Aim of the task
Keep the pictures out. Restate the entries below word for word.

Extracted records
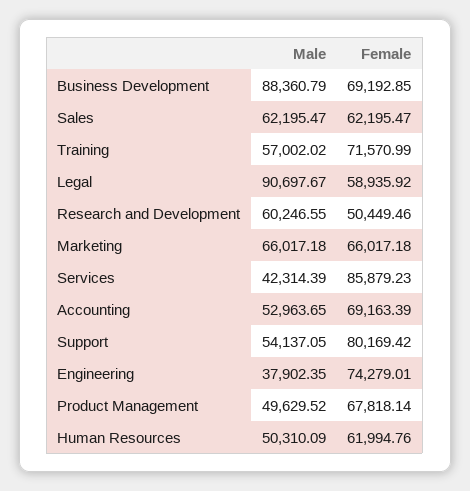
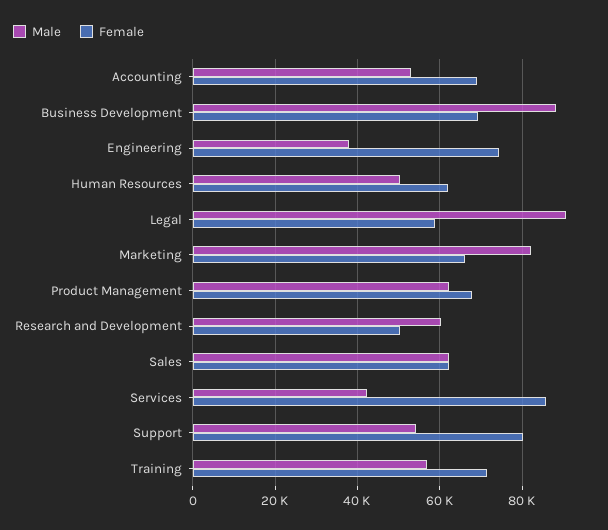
Male, Marketing: 66017.18 -> 82000
Male, Product Management: 49629.52 -> 62000

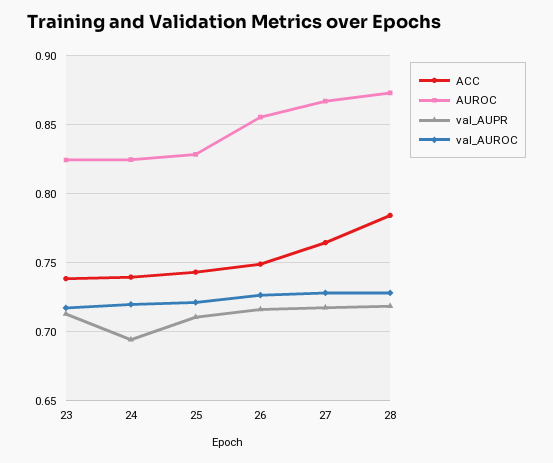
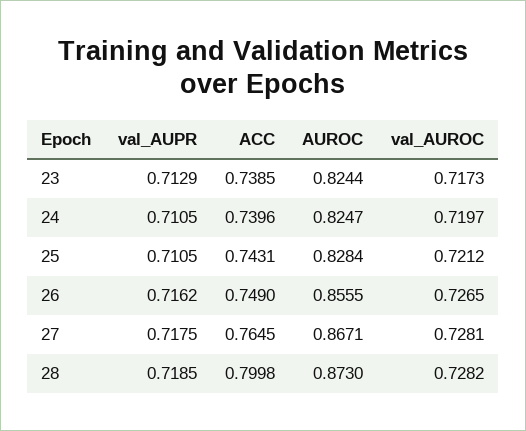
val_AUPR, 24: 0.695 -> 0.7105
ACC, 28: 0.785 -> 0.7998

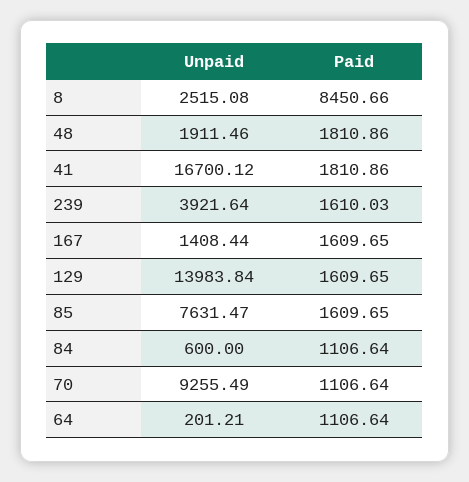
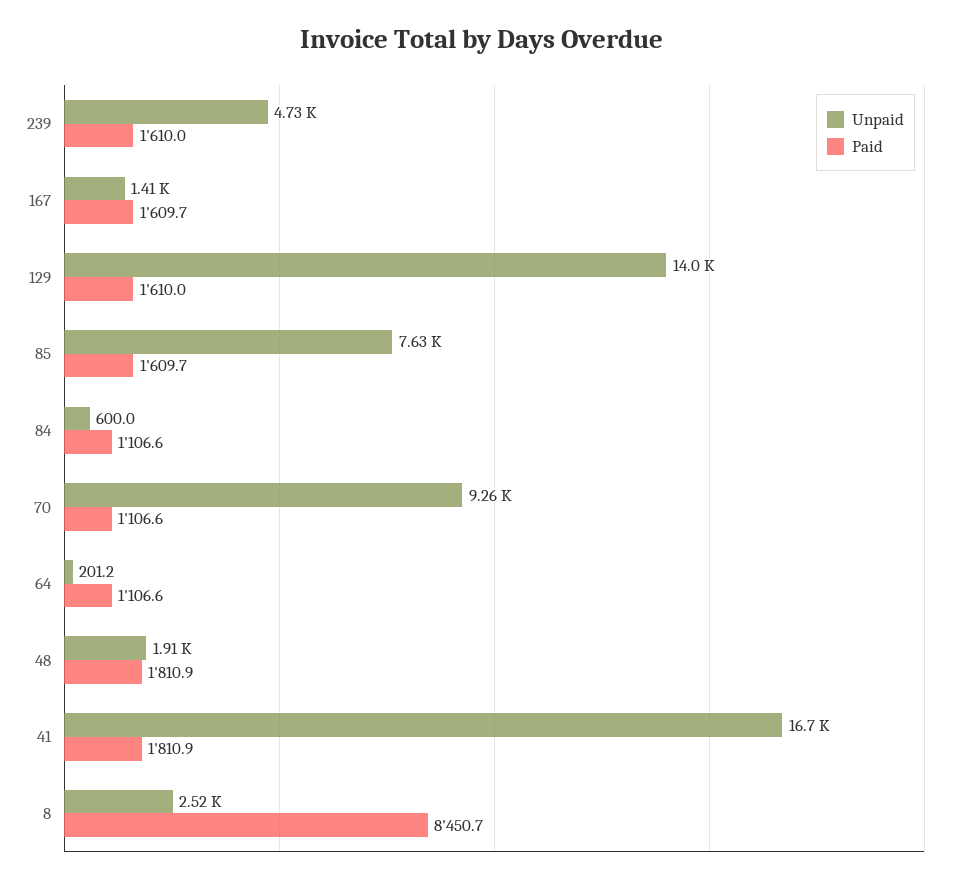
Unpaid, 239: 3921.64 -> 4730
Paid, 129: 1609.65 -> 1610

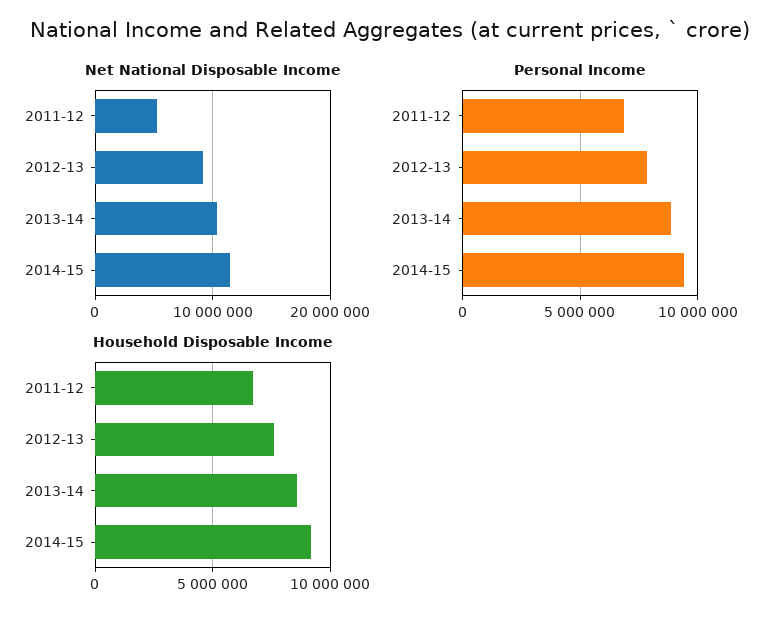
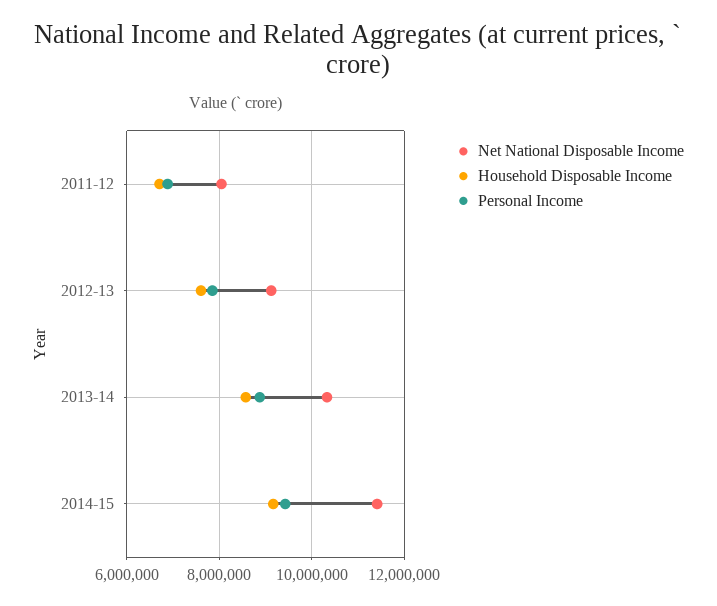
Net National Disposable Income, 2011-12: 5000000 -> 8000000

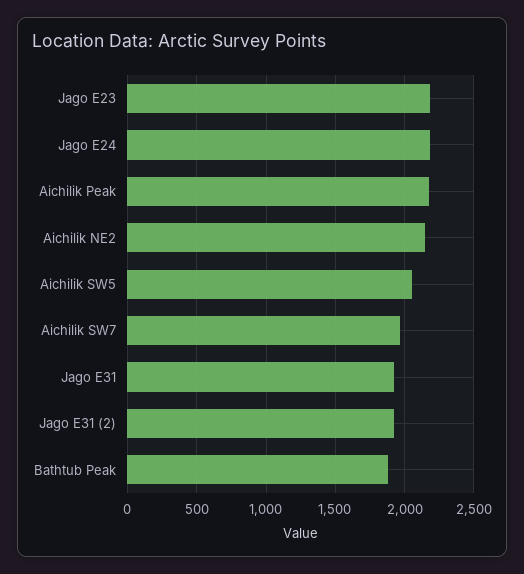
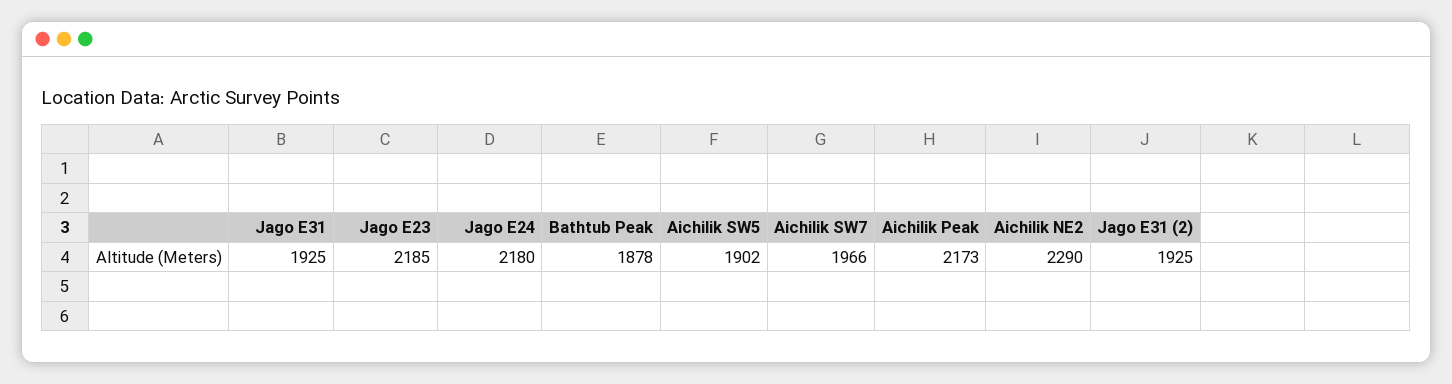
Aichilik NE2: 2150 -> 2290
Aichilik SW5: 2050 -> 1902

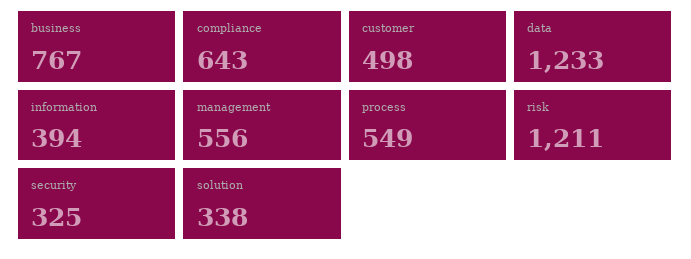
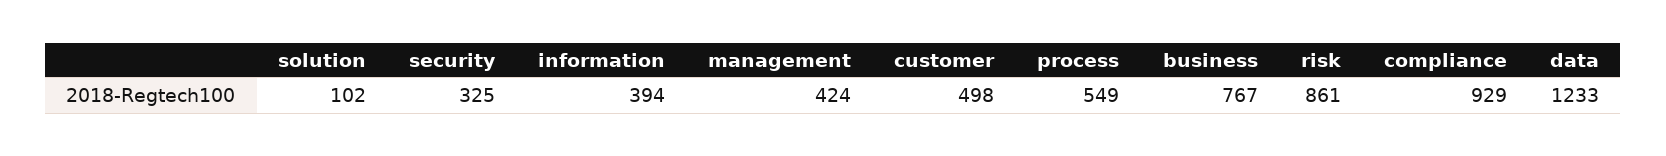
compliance: 643 -> 929
management: 556 -> 424
risk: 1211 -> 861
solution: 338 -> 102

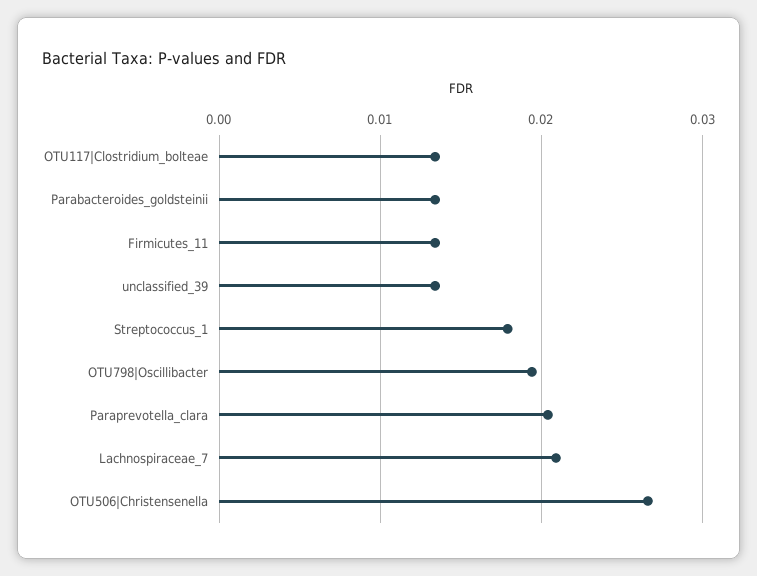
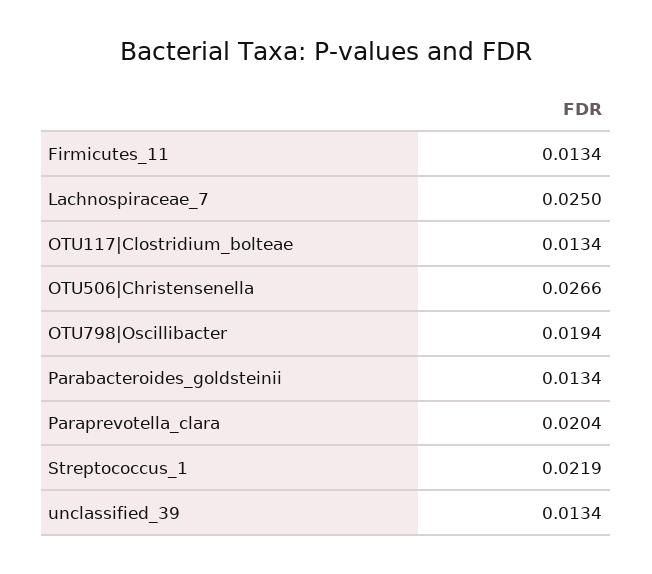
Streptococcus_1: 0.018 -> 0.0219
Lachnospiraceae_7: 0.021 -> 0.025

Answer section
Male, Marketing: 66017.18 -> 82000
Male, Product Management: 49629.52 -> 62000

val_AUPR, 24: 0.695 -> 0.7105
ACC, 28: 0.785 -> 0.7998

Unpaid, 239: 3921.64 -> 4730
Paid, 129: 1609.65 -> 1610

Net National Disposable Income, 2011-12: 5000000 -> 8000000

Aichilik NE2: 2150 -> 2290
Aichilik SW5: 2050 -> 1902

compliance: 643 -> 929
management: 556 -> 424
risk: 1211 -> 861
solution: 338 -> 102

Streptococcus_1: 0.018 -> 0.0219
Lachnospiraceae_7: 0.021 -> 0.025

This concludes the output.